Soğuk hava, dışarıya çıkan nefeslere bir donukluk kazandırır. Nefes dışa
çıktığında önce onları yoğunlaştırır, sonra suya çevirir. Bu, kış mevsiminde
eline üflediğinde bulduğun nemliliktir. Hakkın (cc.) her nefes kendilerinde
bulunduğu ilahi şe’nler, bu burca aittir.
Allah Teâlâ sözden Kuran’ı seçti.
Çünkü
Kuran, toplama özelliğine sahiptir ve toplamada ayrım bulunur. Çünkü toplama,
çokluğun delilidir. Çokluk ise teklerdir. Öyleyse çokluk toplamda (cem’de)
ayrımın ta kendisidir. O halde Kuran, Furkan-Kuran’dır.
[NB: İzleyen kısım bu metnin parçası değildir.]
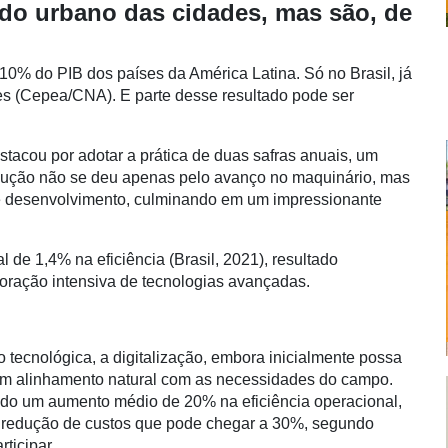
ado urbano das cidades, mas são, de
10% do PIB dos países da América Latina. Só no Brasil, já
es (Cepea/CNA). E parte desse resultado pode ser
tacou por adotar a prática de duas safras anuais, um
volução não se deu apenas pelo avanço no maquinário, mas
 e desenvolvimento, culminando em um impressionante
.
de 1,4% na eficiência (Brasil, 2021), resultado
poração intensiva de tecnologias avançadas.
tecnológica, a digitalização, embora inicialmente possa
 um alinhamento natural com as necessidades do campo.
ado um aumento médio de 20% na eficiência operacional,
a redução de custos que pode chegar a 30%, segundo
rticipar.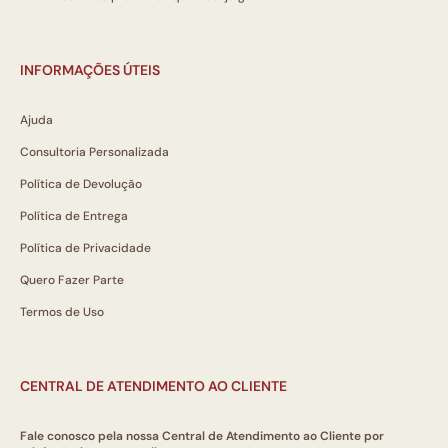
INFORMAÇÕES ÚTEIS
Ajuda
Consultoria Personalizada
Política de Devolução
Política de Entrega
Política de Privacidade
Quero Fazer Parte
Termos de Uso
CENTRAL DE ATENDIMENTO AO CLIENTE
Fale conosco pela nossa Central de Atendimento ao Cliente por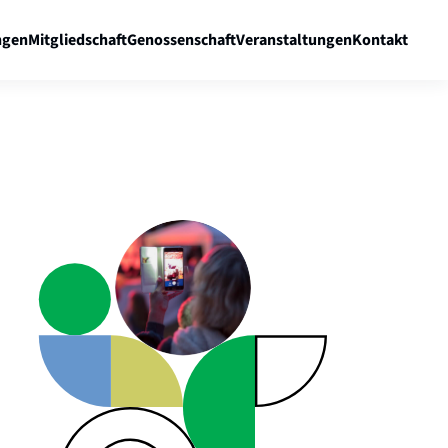
gen
Mitgliedschaft
Genossenschaft
Veranstaltungen
Kontakt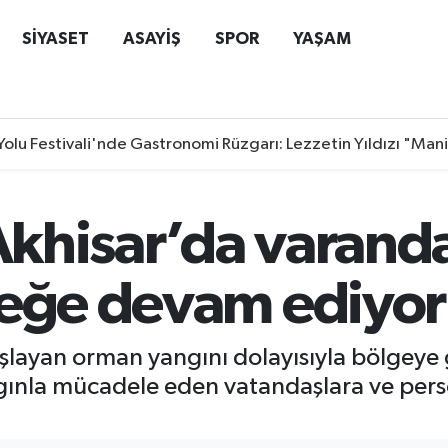
SİYASET
ASAYİŞ
SPOR
YAŞAM
Yolu Festivali'nde Gastronomi Rüzgarı: Lezzetin Yıldızı "Man
 Akhisar’da varand
teğe devam ediyor
şlayan orman yangını dolayısıyla bölgeye g
ngınla mücadele eden vatandaşlara ve per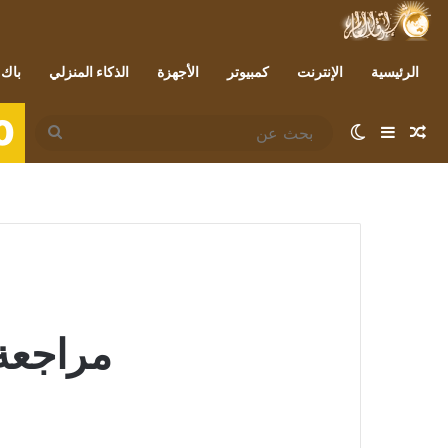
الرئيسية
الإنترنت
كمبيوتر
الأجهزة
الذكاء المنزلي
باك 
0
مقال عشوائي
إضافة عمود جانبي
الوضع المظلم
بحث
عن
مراجعة لاب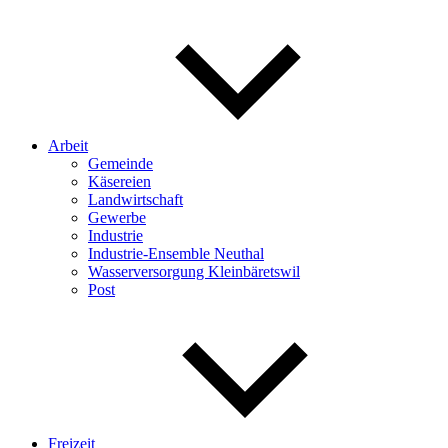
Arbeit
Gemeinde
Käsereien
Landwirtschaft
Gewerbe
Industrie
Industrie-Ensemble Neuthal
Wasserversorgung Kleinbäretswil
Post
Freizeit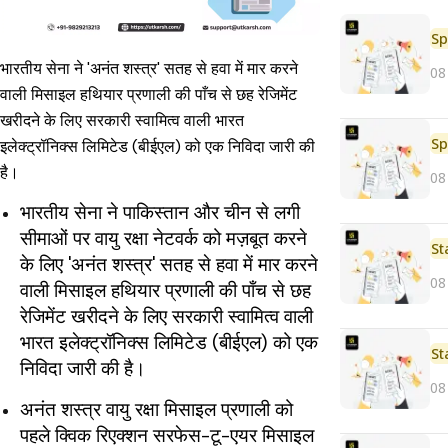
Sp
भारतीय सेना ने 'अनंत शस्त्र' सतह से हवा में मार करने
08
वाली मिसाइल हथियार प्रणाली की पाँच से छह रेजिमेंट
खरीदने के लिए सरकारी स्वामित्व वाली भारत
Sp
इलेक्ट्रॉनिक्स लिमिटेड (बीईएल) को एक निविदा जारी की
है।
08
भारतीय सेना ने पाकिस्तान और चीन से लगी
सीमाओं पर वायु रक्षा नेटवर्क को मज़बूत करने
St
के लिए 'अनंत शस्त्र' सतह से हवा में मार करने
08
वाली मिसाइल हथियार प्रणाली की पाँच से छह
रेजिमेंट खरीदने के लिए सरकारी स्वामित्व वाली
भारत इलेक्ट्रॉनिक्स लिमिटेड (बीईएल) को एक
St
निविदा जारी की है।
08
अनंत शस्त्र वायु रक्षा मिसाइल प्रणाली को
पहले क्विक रिएक्शन सरफेस-टू-एयर मिसाइल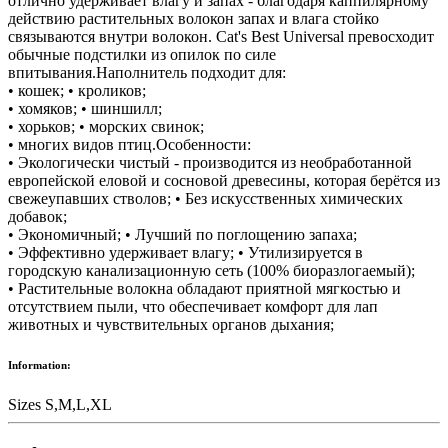
отлично удерживает влагу и запах - благодаря каппилярному
действию растительных волокон запах и влага стойко
связываются внутри волокон. Cat's Best Universal превосходит
обычные подстилки из опилок по силе
впитывания.Наполнитель подходит для:
• кошек; • кроликов;
• хомяков; • шиншилл;
• хорьков; • морских свинок;
• многих видов птиц.Особенности:
• Экологически чистый - производится из необработанной
европейской еловой и сосновой древесины, которая берётся из
свежеупавших стволов; • Без искусственных химических
добавок;
• Экономичный; • Лучший по поглощению запаха;
• Эффективно удерживает влагу; • Утилизируется в
городскую канализационную сеть (100% биоразлогаемый);
• Растительные волокна обладают приятной мягкостью и
отсутствием пыли, что обеспечивает комфорт для лап
животных и чувствительных органов дыхания;
Information:
Sizes
S,M,L,XL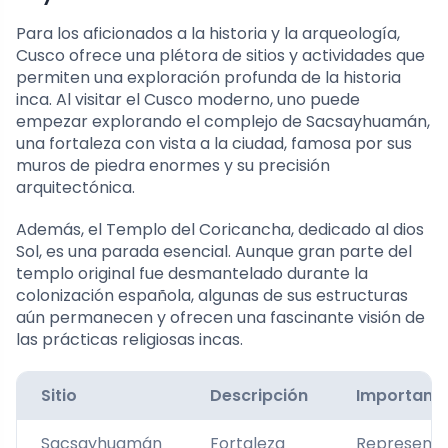
Para los aficionados a la historia y la arqueología,
Cusco ofrece una plétora de sitios y actividades que
permiten una exploración profunda de la historia
inca. Al visitar el Cusco moderno, uno puede
empezar explorando el complejo de Sacsayhuamán,
una fortaleza con vista a la ciudad, famosa por sus
muros de piedra enormes y su precisión
arquitectónica.
Además, el Templo del Coricancha, dedicado al dios
Sol, es una parada esencial. Aunque gran parte del
templo original fue desmantelado durante la
colonización española, algunas de sus estructuras
aún permanecen y ofrecen una fascinante visión de
las prácticas religiosas incas.
Sitio
Descripción
Importanc
Sacsayhuamán
Fortaleza
Represent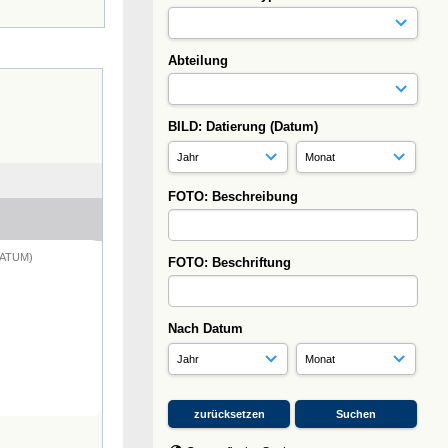
Abteilung
BILD: Datierung (Datum)
FOTO: Beschreibung
DATUM)
FOTO: Beschriftung
Nach Datum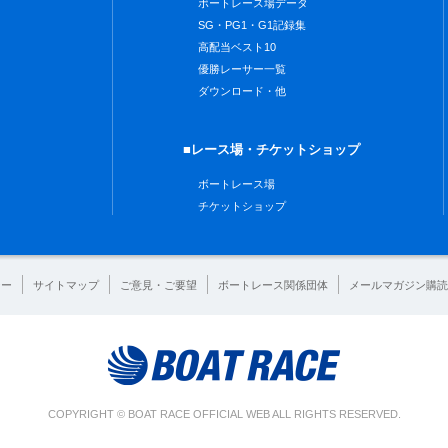
ボートレース場データ
SG・PG1・G1記録集
高配当ベスト10
優勝レーサー一覧
ダウンロード・他
■レース場・チケットショップ
ボートレース場
チケットショップ
シー
サイトマップ
ご意見・ご要望
ボートレース関係団体
メールマガジン購読
COPYRIGHT © BOAT RACE OFFICIAL WEB ALL RIGHTS RESERVED.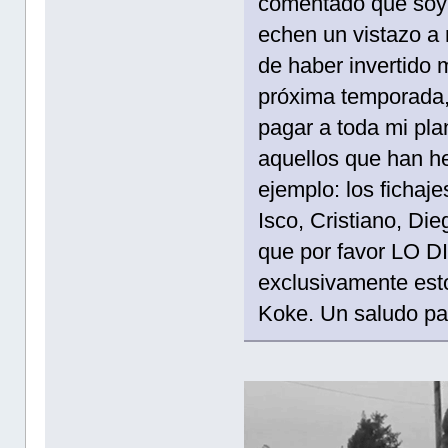
comentado que soy e
echen un vistazo a m
de haber invertido 
próxima temporada, 
pagar a toda mi plan
aquellos que han h
ejemplo: los fichaj
Isco, Cristiano, Di
que por favor LO
exclusivamente est
Koke. Un saludo pa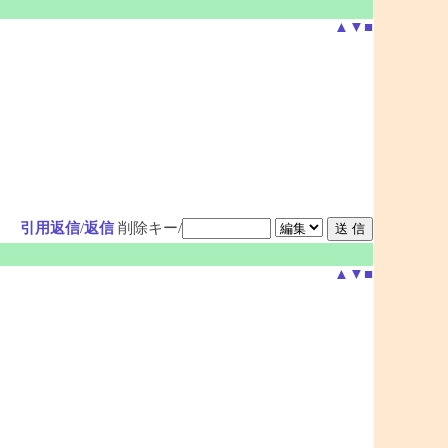
▲
▼
■
引用返信
/
返信
削除キー/
▲
▼
■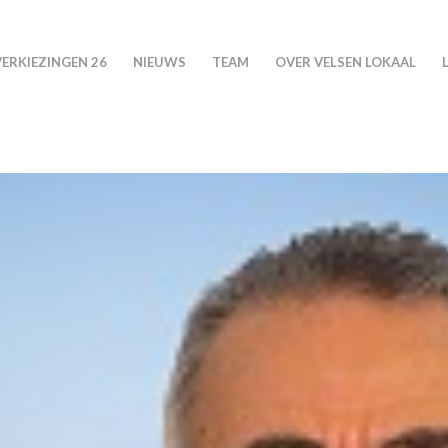
VERKIEZINGEN 26
NIEUWS
TEAM
OVER VELSEN LOKAAL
Allah Teâlâ ‘Allah Teâlâ’dan başka ilah yoktur’ zikrini seçti.
Çünkü
bu, olumlama ve olumsuzlamayı içerir. Başkasında bu özellik yoktur.
Allah
Teâlâ hallerden rızayı seçti, çünkü o, Hakk’tan mutlular adına gerçekleşecek
son müjdedir. Bundan sonra bir müjde yoktur. Çünkü rıza, bir rivayette yer
aldığı gibi, ebediyete eşlik eden ve insanların (Hakk’ı) görme yerinden
dönmelerinden sonra gerçekleşecek bir müjdedir. Hayır! O, büyük ziyaret
esnasında görmenin geçekleştiği Kesib’te gerçekleşir.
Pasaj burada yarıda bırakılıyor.